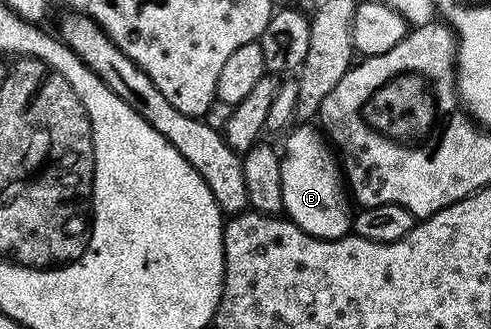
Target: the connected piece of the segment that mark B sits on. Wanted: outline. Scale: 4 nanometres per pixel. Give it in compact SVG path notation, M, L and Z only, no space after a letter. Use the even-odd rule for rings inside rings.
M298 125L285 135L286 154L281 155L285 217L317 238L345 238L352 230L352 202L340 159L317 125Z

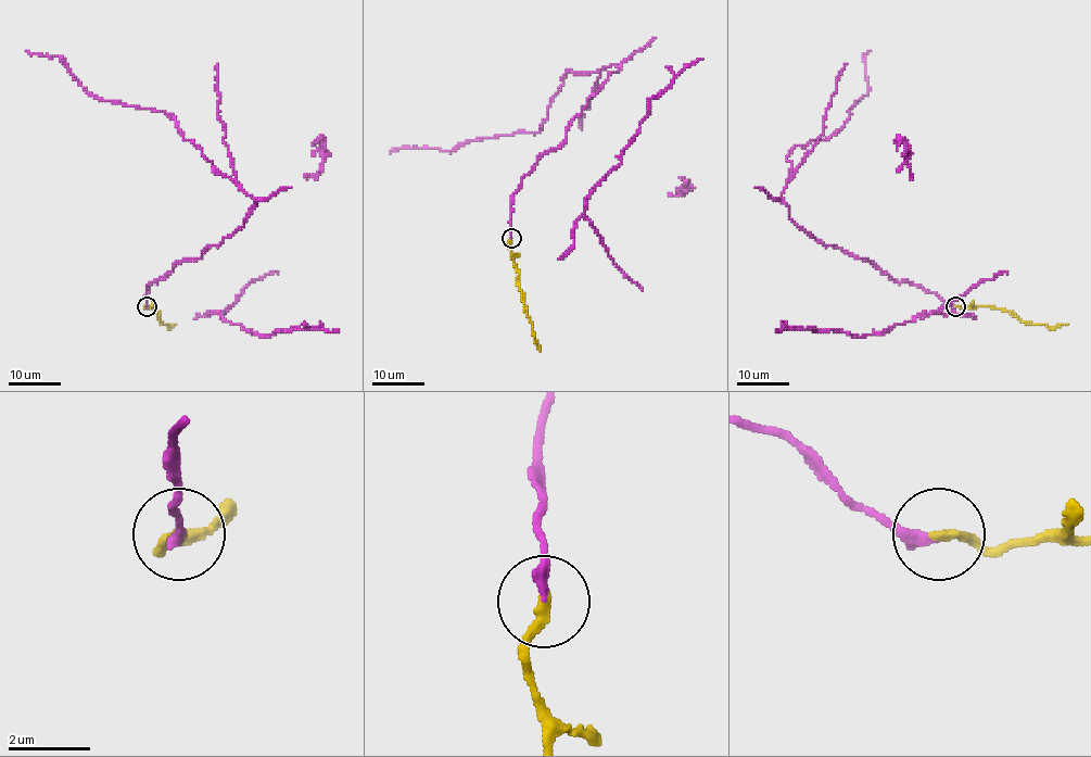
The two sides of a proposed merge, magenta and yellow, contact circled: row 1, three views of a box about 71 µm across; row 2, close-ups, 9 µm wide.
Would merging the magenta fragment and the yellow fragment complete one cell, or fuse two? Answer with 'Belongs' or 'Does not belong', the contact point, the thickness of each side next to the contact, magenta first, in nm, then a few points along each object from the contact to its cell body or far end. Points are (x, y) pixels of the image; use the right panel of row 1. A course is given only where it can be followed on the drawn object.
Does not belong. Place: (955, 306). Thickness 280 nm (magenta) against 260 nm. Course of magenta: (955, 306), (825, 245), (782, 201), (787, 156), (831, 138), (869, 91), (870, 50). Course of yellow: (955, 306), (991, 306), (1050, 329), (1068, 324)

## EXERCISE GOAL
Restate every line of the listing exactly. Pictures are not part of the copy.

## FINAL ANSWER
Target: the connected piece of the segment that mark B sits on. Wanted: outline. Scale: 4 nanometres per pixel. Give it in compact SVG path notation, M, L and Z only, no space after a letter. Use the even-odd rule for rings inside rings.
M298 125L285 135L286 154L281 155L285 217L317 238L345 238L352 230L352 202L340 159L317 125Z

The two sides of a proposed merge, magenta and yellow, contact circled: row 1, three views of a box about 71 µm across; row 2, close-ups, 9 µm wide.
Would merging the magenta fragment and the yellow fragment complete one cell, or fuse two? Answer with 'Belongs' or 'Does not belong', the contact point, the thickness of each side next to the contact, magenta first, in nm, then a few points along each object from the contact to its cell body or far end. Points are (x, y) pixels of the image; use the right panel of row 1. A course is given only where it can be followed on the drawn object.
Does not belong. Place: (955, 306). Thickness 280 nm (magenta) against 260 nm. Course of magenta: (955, 306), (825, 245), (782, 201), (787, 156), (831, 138), (869, 91), (870, 50). Course of yellow: (955, 306), (991, 306), (1050, 329), (1068, 324)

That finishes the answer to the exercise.